DOCUMENT EXCERPT =>
Deep Learning at Chest Radiography: Automated Classification of Pulmonary Tuberculosis by Using Convolutional Neural Networks

Published Online:https://doi.org/10.1148/radiol.2017162326

Deep learning with convolutional neural networks can accurately classify tuberculosis at chest radiography with an area under the curve of 0.99.

Purpose

To evaluate the efficacy of deep convolutional neural networks (DCNNs) for detecting tuberculosis (TB) on chest radiographs.

Materials and Methods

Four deidentified HIPAA-compliant datasets were used in this study that were exempted from review by the institutional review board, which consisted of 1007 posteroanterior chest radiographs. The datasets were split into training (68.0%), validation (17.1%), and test (14.9%). Two different DCNNs, AlexNet and GoogLeNet, were used to classify the images as having manifestations of pulmonary TB or as healthy. Both untrained and pretrained networks on ImageNet were used, and augmentation with multiple preprocessing techniques. Ensembles were performed on the best-performing algorithms. For cases where the classifiers were in disagreement, an independent board-certified cardiothoracic radiologist blindly interpreted the images to evaluate a potential radiologist-augmented workflow. Receiver operating characteristic curves and areas under the curve (AUCs) were used to assess model performance by using the DeLong method for statistical comparison of receiver operating characteristic curves.

ACTION ITEM A =>
From the tuberculosis study abstract, extract the passage from "Published Online:https://doi.org/10.1148/radiol.2017162326" to "curve of 0.99.".
ACTION ITEM B =>
For each statement, say whether it agrees with the tuberculosis study abstract, answering yes or no and quoting the words of the abstract that decide it. (i) The study drew on 1007 posteroanterior chest radiographs. (ii) Only networks pretrained on ImageNet were used. (iii) The test set made up 17.1% of the data.
ACTION ITEM C =>
Carry on the tuberculosis study abstract from its last sentence.
The listing that follows has no connection to the tuberculosis study abstract.

DATA =>
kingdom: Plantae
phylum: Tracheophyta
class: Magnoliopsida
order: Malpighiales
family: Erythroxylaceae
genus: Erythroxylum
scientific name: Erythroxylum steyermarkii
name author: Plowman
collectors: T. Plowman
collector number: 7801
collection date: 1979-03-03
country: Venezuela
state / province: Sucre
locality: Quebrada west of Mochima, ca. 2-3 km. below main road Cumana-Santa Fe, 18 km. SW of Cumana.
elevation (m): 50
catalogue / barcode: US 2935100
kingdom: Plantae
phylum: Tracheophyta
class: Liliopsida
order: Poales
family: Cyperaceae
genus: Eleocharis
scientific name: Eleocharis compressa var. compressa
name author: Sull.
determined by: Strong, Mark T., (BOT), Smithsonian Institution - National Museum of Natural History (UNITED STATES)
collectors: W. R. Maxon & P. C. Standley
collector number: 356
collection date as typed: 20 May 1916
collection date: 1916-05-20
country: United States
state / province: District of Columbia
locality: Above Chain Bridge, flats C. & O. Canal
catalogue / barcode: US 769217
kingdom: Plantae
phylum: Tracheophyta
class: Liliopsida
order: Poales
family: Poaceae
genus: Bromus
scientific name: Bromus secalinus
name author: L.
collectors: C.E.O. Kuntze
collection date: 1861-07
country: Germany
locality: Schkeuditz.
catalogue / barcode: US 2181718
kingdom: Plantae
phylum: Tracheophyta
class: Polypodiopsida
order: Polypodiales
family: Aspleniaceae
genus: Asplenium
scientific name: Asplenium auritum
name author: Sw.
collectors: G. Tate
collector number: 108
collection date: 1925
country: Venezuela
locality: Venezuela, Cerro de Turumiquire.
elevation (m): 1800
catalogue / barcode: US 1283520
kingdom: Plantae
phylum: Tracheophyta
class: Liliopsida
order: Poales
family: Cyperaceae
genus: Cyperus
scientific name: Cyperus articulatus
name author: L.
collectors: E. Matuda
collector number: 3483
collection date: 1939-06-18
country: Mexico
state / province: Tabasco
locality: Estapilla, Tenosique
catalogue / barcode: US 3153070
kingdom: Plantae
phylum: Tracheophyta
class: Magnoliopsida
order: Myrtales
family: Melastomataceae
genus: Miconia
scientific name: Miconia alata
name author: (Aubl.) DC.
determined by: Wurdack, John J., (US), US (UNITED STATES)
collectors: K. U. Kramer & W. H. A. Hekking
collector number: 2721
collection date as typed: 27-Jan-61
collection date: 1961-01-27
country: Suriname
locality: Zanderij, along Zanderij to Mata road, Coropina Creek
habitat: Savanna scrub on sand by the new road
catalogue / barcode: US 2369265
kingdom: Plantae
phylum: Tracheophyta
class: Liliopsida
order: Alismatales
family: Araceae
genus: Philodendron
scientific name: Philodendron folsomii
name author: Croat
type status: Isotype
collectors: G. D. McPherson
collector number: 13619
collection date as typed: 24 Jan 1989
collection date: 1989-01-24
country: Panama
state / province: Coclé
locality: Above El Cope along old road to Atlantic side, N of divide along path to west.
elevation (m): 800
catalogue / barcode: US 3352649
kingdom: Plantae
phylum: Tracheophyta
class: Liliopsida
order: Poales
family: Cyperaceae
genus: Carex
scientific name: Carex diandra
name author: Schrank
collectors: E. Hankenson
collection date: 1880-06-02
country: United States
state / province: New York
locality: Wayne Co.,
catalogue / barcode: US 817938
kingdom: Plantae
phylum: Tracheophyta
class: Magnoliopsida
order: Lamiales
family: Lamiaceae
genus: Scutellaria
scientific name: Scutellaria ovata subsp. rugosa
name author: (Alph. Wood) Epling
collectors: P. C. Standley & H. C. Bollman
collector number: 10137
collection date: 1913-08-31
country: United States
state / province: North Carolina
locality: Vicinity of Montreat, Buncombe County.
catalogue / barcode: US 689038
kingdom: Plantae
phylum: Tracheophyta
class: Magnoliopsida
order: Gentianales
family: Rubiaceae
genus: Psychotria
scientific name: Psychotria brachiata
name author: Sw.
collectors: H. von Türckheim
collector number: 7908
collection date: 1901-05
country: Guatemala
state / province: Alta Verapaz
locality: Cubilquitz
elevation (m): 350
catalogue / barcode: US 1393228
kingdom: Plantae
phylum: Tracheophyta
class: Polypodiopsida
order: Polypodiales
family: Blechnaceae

REPLY A =>
Published Online:https://doi.org/10.1148/radiol.2017162326

Deep learning with convolutional neural networks can accurately classify tuberculosis at chest radiography with an area under the curve of 0.99.

REPLY B =>
(i) Yes: "which consisted of 1007 posteroanterior chest radiographs."
(ii) No: "Both untrained and pretrained networks on ImageNet were used."
(iii) No: "validation (17.1%), and test (14.9%)."

REPLY C =>
Results

The best-performing classifier had an AUC of 0.99, which was an ensemble of the AlexNet and GoogLeNet DCNNs. The AUCs of the pretrained models were greater than that of the untrained models (P < .001). Augmenting the dataset further increased accuracy (P values for AlexNet and GoogLeNet were .03 and .02, respectively). The DCNNs had disagreement in 13 of the 150 test cases, which were blindly reviewed by a cardiothoracic radiologist, who correctly interpreted all 13 cases (100%). This radiologist-augmented approach resulted in a sensitivity of 97.3% and specificity 100%.

Conclusion

Deep learning with DCNNs can accurately classify TB at chest radiography with an AUC of 0.99. A radiologist-augmented approach for cases where there was disagreement among the classifiers further improved accuracy.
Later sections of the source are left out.